> [What is expected] Scan the entries below, and for each line that includes the word "COPPERGAGEN", make a copy.

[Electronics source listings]
------------------------

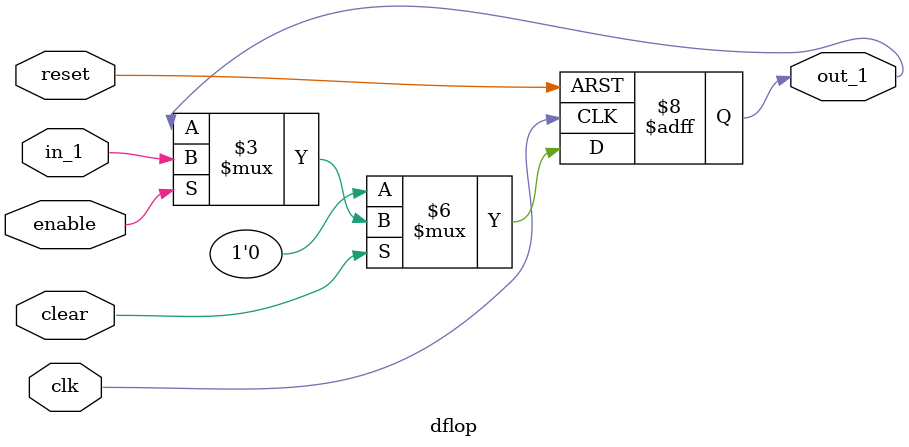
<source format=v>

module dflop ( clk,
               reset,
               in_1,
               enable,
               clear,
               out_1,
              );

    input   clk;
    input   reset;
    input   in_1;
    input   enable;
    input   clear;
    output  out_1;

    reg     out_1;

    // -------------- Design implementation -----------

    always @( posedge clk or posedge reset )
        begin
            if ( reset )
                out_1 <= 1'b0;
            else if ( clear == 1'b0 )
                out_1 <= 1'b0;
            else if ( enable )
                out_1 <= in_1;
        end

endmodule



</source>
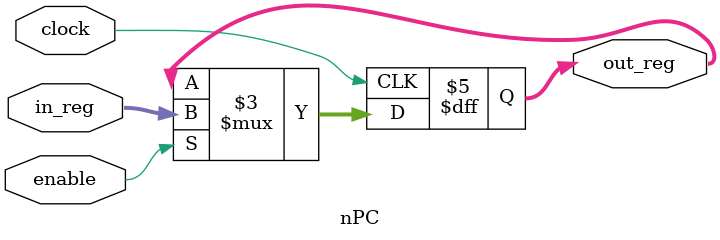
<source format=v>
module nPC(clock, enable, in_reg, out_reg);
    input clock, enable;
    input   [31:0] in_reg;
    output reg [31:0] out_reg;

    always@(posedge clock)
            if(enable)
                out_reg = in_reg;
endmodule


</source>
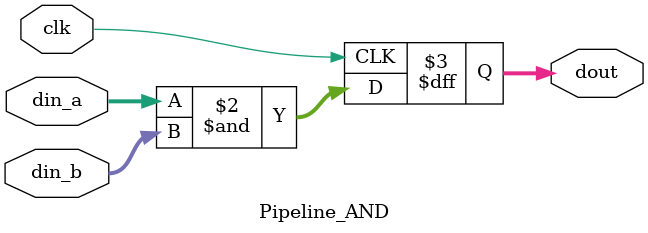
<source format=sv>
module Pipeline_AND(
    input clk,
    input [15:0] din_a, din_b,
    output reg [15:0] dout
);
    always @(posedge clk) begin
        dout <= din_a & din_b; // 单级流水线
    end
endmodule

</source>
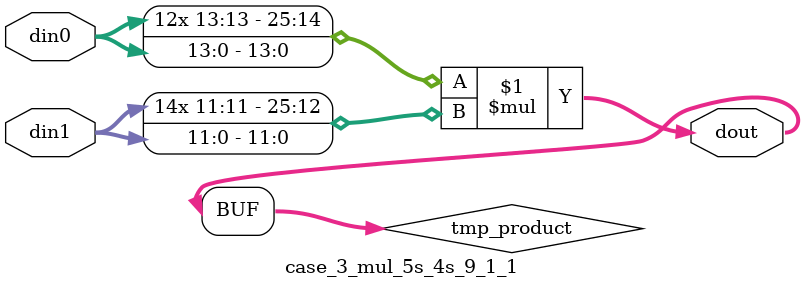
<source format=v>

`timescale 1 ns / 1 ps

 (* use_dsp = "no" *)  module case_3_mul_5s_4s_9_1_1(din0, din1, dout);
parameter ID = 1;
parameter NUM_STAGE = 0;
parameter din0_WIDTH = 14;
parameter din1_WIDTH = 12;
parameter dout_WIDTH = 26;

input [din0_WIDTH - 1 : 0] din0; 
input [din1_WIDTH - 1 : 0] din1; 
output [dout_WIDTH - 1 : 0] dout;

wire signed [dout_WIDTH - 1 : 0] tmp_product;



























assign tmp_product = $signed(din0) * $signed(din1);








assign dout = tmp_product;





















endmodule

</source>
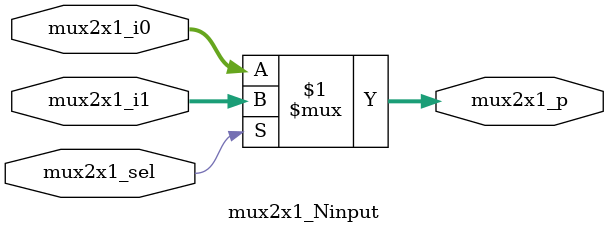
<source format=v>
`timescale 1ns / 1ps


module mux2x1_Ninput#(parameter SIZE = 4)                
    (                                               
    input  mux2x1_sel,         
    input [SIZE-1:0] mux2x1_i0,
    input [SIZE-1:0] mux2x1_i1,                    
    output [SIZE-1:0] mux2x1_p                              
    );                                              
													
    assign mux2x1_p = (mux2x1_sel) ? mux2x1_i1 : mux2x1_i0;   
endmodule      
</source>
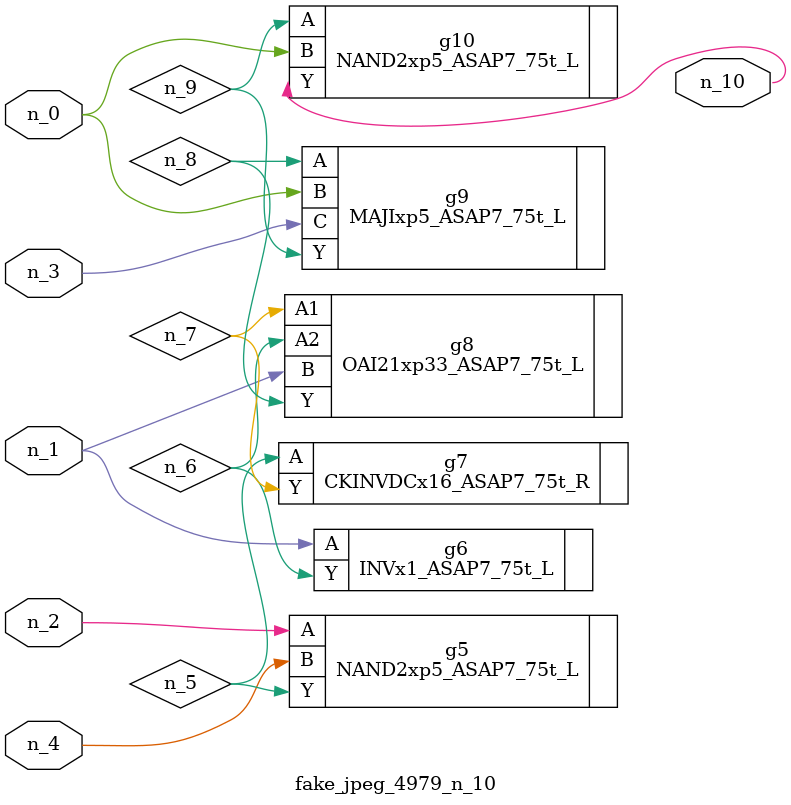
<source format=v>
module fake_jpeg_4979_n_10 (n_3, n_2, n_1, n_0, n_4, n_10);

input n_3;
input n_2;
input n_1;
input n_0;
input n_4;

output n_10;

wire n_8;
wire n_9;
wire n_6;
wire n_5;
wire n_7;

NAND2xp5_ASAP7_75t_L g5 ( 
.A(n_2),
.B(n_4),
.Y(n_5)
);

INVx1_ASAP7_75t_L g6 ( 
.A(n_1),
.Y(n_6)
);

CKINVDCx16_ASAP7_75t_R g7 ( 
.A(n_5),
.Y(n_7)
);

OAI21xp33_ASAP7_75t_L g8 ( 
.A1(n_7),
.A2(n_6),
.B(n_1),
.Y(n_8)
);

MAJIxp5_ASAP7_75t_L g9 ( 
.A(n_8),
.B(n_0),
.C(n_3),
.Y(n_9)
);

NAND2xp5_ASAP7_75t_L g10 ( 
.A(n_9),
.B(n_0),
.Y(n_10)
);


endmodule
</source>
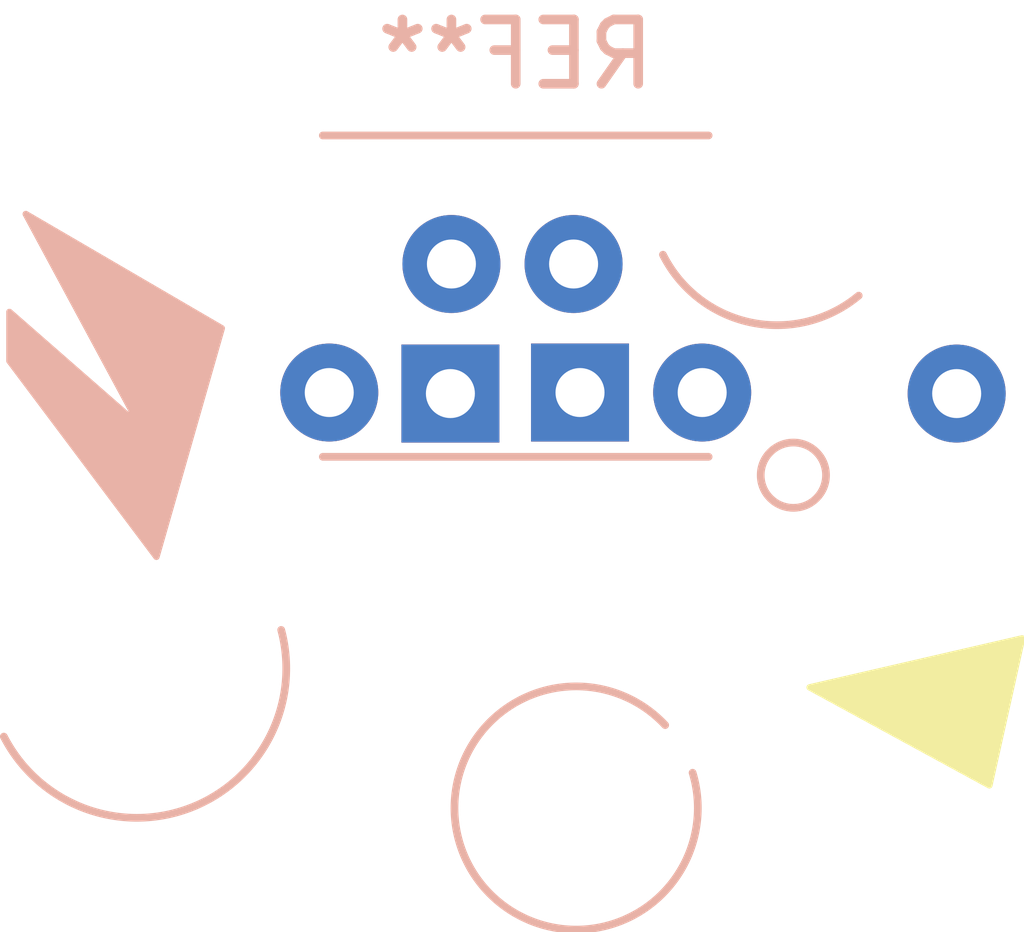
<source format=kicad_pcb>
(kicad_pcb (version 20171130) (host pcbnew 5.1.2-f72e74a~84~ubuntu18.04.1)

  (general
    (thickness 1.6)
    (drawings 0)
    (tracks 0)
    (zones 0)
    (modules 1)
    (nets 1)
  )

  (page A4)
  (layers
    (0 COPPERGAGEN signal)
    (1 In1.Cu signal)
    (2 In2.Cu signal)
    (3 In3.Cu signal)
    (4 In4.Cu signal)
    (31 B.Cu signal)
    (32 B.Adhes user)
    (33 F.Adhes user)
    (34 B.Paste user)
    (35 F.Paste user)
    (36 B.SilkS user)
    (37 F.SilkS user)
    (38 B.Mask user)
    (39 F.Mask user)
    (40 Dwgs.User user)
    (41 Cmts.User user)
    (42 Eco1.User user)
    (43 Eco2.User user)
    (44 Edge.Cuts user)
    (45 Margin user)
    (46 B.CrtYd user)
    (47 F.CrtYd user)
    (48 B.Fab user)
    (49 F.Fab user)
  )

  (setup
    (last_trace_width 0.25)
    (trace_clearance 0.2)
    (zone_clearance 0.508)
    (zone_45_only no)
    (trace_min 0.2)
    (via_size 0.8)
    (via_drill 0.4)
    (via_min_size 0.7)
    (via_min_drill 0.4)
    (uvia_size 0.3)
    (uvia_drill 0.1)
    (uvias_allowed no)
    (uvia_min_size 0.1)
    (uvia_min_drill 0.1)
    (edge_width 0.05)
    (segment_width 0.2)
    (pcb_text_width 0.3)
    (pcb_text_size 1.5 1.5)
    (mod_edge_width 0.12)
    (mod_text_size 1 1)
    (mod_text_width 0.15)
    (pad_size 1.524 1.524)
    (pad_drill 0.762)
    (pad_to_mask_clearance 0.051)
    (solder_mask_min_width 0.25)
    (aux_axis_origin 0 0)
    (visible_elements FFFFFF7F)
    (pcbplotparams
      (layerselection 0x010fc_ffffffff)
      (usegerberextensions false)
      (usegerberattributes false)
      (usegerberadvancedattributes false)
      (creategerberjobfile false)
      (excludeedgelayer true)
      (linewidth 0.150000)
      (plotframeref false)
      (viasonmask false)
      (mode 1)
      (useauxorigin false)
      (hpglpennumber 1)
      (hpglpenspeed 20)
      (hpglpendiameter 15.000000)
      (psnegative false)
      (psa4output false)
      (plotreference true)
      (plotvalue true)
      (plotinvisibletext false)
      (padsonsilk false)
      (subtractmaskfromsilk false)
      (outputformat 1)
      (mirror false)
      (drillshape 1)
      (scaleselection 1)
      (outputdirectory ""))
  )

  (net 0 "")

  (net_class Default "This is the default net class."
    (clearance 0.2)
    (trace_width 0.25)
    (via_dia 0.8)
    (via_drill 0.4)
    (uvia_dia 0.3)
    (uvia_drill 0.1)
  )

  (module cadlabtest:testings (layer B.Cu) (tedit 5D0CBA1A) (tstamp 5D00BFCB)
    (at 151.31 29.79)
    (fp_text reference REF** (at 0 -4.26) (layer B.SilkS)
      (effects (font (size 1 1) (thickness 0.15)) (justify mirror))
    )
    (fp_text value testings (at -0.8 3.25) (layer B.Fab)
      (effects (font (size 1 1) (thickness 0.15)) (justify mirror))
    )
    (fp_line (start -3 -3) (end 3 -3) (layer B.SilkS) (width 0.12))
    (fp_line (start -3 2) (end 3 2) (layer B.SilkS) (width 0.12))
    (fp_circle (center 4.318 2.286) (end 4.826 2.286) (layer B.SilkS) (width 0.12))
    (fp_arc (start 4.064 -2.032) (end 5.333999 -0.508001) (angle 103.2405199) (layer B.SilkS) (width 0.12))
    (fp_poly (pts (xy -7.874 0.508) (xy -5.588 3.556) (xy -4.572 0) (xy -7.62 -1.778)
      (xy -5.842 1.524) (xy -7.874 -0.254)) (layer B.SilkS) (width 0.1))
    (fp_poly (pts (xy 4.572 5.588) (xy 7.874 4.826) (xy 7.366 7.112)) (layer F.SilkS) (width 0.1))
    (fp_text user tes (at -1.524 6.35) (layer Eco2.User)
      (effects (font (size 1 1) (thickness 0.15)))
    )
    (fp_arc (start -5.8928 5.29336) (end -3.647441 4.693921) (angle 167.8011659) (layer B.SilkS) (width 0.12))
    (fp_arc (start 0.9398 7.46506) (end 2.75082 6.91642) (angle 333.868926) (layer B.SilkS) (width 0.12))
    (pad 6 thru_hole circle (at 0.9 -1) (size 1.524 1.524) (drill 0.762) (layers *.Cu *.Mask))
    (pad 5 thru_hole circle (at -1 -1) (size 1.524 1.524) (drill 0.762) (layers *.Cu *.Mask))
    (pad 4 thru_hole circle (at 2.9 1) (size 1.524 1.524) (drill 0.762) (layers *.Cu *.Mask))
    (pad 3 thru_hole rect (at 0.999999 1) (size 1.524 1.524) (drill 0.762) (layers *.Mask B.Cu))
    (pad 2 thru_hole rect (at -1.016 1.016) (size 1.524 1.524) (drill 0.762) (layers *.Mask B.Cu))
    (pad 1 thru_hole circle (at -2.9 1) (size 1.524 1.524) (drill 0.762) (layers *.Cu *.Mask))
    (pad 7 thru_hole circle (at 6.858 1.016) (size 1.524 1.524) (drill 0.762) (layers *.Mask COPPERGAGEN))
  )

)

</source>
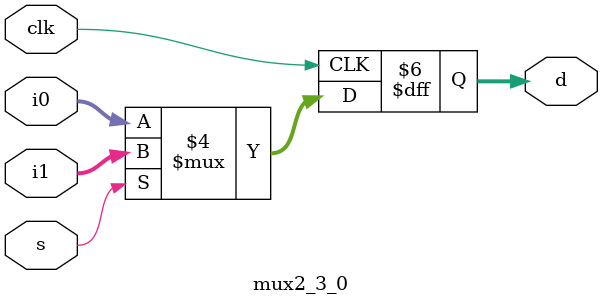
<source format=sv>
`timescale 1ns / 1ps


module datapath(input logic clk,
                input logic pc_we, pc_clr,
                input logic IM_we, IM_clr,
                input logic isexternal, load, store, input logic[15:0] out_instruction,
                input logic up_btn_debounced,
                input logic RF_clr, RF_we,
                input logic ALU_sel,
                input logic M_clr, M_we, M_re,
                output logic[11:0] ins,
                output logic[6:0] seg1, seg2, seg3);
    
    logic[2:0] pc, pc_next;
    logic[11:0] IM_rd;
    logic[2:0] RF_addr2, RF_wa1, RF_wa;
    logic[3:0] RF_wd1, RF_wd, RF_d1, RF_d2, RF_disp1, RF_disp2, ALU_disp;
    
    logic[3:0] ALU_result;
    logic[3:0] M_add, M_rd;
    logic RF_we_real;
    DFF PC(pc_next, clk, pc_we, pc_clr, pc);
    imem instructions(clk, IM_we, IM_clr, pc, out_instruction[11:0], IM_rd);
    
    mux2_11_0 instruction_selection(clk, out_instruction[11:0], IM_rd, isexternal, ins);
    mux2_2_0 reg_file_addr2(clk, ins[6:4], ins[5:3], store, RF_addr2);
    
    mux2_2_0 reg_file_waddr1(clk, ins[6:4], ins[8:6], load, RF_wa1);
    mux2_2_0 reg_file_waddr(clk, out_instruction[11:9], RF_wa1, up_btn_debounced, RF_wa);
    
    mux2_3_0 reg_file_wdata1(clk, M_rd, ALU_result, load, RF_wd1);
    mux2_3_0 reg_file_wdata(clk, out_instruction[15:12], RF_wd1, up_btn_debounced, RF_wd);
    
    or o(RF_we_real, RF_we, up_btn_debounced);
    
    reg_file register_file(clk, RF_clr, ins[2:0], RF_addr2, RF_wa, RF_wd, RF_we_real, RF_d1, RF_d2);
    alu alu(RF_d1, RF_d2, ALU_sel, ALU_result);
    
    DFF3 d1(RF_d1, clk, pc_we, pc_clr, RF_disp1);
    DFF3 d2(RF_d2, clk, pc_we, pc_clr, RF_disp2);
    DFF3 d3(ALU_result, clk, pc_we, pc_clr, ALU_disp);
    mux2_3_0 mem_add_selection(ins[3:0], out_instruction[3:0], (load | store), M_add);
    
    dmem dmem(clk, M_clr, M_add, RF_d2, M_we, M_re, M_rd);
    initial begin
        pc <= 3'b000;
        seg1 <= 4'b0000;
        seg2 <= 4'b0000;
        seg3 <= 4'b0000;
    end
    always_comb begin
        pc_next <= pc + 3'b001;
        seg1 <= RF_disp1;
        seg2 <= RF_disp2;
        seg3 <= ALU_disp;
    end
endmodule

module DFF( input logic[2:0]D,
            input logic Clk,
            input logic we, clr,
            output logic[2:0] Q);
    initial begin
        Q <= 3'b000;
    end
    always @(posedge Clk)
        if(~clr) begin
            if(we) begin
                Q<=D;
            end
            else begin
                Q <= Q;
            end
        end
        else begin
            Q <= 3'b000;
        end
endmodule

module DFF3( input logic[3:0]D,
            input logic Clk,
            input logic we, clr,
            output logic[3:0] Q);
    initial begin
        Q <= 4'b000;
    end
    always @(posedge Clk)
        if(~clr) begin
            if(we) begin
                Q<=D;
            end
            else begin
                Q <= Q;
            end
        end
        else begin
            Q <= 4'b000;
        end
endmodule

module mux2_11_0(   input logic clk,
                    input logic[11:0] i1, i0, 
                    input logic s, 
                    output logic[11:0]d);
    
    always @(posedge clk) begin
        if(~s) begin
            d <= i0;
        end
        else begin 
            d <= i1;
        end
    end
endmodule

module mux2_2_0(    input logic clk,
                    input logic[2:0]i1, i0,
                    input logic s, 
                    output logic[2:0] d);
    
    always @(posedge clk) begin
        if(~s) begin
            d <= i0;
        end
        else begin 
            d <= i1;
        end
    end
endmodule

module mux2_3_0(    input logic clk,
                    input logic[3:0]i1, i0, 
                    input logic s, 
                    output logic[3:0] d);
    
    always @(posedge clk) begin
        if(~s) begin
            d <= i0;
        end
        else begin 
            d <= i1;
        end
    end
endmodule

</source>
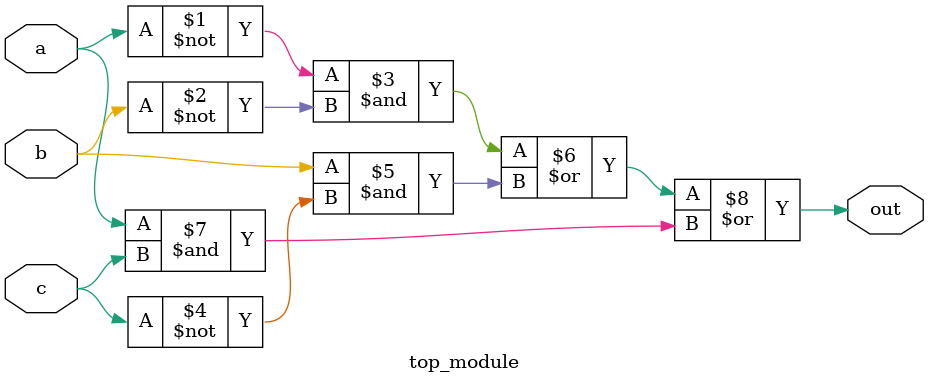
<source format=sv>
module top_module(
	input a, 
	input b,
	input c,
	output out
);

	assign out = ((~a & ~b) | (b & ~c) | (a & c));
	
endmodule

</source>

------------------------

> [Exercise solution]
    (0 COPPERGAGEN signal)
    (pad 7 thru_hole circle (at 6.858 1.016) (size 1.524 1.524) (drill 0.762) (layers *.Mask COPPERGAGEN))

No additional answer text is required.